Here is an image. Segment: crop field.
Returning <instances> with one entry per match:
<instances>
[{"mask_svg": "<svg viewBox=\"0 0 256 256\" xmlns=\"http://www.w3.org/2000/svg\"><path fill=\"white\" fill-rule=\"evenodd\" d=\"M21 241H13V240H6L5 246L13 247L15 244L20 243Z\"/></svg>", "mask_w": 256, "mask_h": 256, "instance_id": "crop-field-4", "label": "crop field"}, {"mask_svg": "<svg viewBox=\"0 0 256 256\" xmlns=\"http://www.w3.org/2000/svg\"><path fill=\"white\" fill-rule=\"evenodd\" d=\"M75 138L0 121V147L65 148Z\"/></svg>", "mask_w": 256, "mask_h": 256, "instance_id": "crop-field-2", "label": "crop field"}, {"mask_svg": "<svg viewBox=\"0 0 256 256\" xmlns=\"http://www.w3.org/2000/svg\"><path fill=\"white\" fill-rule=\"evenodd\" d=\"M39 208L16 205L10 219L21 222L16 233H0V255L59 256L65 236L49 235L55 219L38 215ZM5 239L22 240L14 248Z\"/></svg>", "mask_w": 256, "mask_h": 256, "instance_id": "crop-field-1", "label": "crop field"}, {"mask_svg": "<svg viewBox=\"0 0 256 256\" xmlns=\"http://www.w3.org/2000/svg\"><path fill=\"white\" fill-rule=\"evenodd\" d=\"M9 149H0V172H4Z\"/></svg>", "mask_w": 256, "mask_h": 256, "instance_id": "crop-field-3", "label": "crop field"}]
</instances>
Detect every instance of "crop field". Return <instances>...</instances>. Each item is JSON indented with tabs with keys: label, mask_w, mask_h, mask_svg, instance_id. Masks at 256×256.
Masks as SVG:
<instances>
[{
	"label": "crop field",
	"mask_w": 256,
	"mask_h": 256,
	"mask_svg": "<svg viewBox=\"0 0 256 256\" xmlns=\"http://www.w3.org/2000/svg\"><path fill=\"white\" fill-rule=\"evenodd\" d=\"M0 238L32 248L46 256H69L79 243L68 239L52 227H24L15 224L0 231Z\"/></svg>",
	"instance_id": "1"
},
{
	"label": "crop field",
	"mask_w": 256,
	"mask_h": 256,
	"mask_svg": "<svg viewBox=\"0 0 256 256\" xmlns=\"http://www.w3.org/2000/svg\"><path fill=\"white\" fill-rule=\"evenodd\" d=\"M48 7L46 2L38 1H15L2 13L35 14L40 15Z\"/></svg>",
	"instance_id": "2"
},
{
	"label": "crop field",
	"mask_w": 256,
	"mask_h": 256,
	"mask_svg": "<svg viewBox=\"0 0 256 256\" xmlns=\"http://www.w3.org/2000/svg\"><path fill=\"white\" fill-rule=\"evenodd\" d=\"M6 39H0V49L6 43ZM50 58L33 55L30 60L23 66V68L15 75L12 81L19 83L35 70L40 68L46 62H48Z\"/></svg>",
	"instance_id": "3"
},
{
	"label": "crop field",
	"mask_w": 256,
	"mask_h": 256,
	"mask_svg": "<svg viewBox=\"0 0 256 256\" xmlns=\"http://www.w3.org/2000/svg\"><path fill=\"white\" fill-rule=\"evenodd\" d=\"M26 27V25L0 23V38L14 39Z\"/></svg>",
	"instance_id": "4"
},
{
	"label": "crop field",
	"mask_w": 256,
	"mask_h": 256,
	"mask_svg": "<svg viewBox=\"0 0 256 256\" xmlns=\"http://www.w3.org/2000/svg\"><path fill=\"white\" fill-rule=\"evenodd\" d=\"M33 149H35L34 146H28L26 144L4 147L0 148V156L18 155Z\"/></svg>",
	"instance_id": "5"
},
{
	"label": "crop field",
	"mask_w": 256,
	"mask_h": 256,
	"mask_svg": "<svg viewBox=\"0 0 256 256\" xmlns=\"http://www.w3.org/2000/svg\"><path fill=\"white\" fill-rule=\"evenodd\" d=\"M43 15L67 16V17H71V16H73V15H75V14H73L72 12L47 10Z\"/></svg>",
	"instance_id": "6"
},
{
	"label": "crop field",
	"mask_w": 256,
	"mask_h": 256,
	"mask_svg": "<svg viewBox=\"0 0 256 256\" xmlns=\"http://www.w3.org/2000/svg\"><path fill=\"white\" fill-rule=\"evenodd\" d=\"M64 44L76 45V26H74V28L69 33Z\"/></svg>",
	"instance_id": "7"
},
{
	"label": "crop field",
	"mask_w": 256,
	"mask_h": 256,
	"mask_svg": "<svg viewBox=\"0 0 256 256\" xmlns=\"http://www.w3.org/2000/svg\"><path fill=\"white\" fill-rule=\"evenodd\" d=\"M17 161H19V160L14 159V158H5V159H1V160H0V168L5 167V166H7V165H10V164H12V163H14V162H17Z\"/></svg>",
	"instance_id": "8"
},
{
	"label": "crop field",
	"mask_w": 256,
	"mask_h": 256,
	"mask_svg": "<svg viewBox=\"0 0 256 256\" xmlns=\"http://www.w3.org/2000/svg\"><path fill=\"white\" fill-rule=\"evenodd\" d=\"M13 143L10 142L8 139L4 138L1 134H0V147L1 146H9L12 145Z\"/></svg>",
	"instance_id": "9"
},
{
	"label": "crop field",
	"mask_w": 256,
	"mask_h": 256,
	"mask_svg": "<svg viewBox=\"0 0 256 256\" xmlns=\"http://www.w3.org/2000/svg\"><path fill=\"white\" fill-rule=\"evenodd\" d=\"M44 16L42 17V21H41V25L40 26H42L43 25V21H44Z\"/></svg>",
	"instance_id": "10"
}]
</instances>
************
* _Stated goal_
Which lines in the rows above contain the string "Masks"? Gather every such line, and treat capitalization as significant when matching.

* _Output for this task_
Detect every instance of "crop field". Return <instances>...</instances>. Each item is JSON indented with tabs with keys: label, mask_w, mask_h, mask_svg, instance_id. Masks at 256×256.
Masks as SVG:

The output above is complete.